Huff argues there needs to be more acknowledgment of female success in sports, and that crushing the bias towards female sports needs to begin before athletes reach the university level.

“In [young girls’] minds, they’re not thinking ‘I can really go far in athletics,’” Cerino added. “That was never something I thought about and I’ve been playing sports my whole life.”

The two women have used their platform as varsity athletes to be involved in basketball camps and clinics.

“Younger girls will say things like ‘I can’t play basketball’ and I say, ‘yes, you can, whatever you guys want to do, put your mind to it, practice and you can do whatever you want’,” Huff said.

She said her dad, who played for the uOttawa GeeGees men’s basketball team, used to take her to the women’s games as a child. She admired the female players. 

“I think it’s really important that we give [girls] people to look up to,” Huff said. “Take your young teams to basketball games, show them the next level.”

Travelling forward

Emma Huff (left) and Alyssa Cerino (right) are varsity athletes who are involved in basketball camps and clinics. [Photo @ Raylene Lung]

As Cerino enters her fifth year on the team, she said she hopes to play professionally in Europe, as well as coach in her hometown. She wants to encourage young girls to pursue basketball. 

With the potential for a WNBA team in Toronto and the Canadian women’s basketball team possibly securing a spot in the 2020 Olympic Games in Tokyo, Cerino says there are now more professional opportunities for women from Canadian university programs.

The Ravens have the support of their fans at home or away. Huff said their longtime fans will often bring them cookies, or young kids will come up to them after their games wanting to talk to them.

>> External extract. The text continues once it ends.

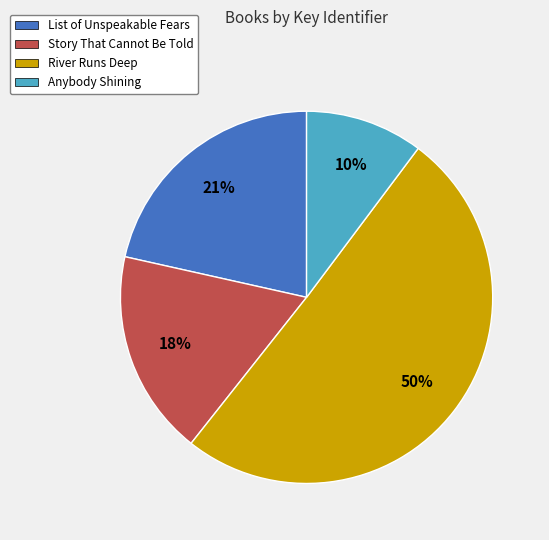

To the nearest percent, what is the average slice percentage?

25%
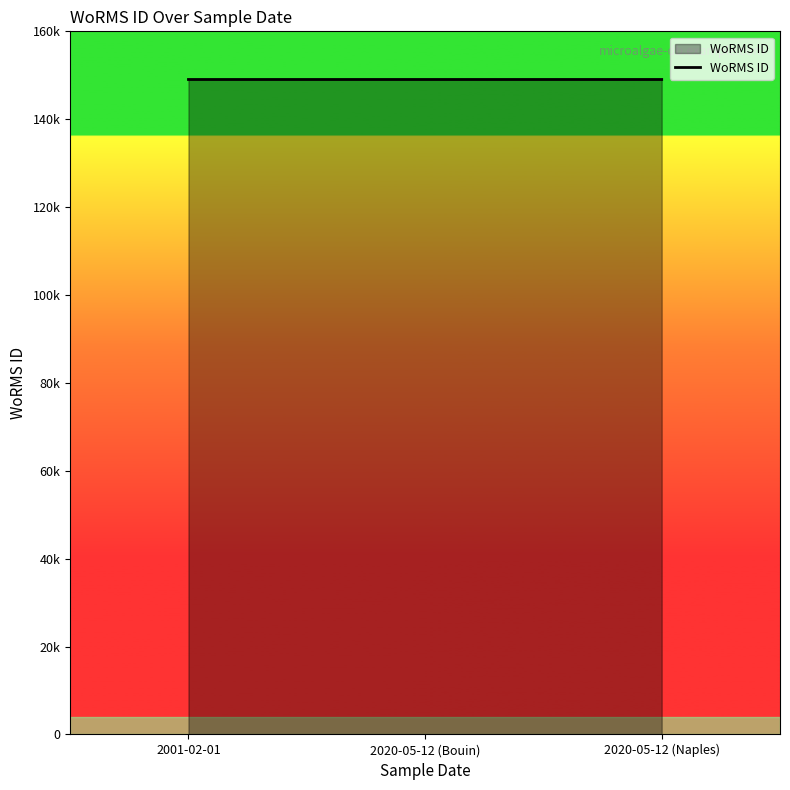

Is this an area chart (filled region under the line)?

Yes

Even while the women’s team faces challenges, they are working toward a world in which they’re not seen as a warm-up to the men.

Huff said that the Carleton program is gritty and competitive and both she and Cerino are eager to prove this beyond their university careers. 

“There’s a lot of women who have been paving the way,” Huff said. “Canadian women’s basketball is really on the rise.”

This article first appeared on the website cusjc.ca.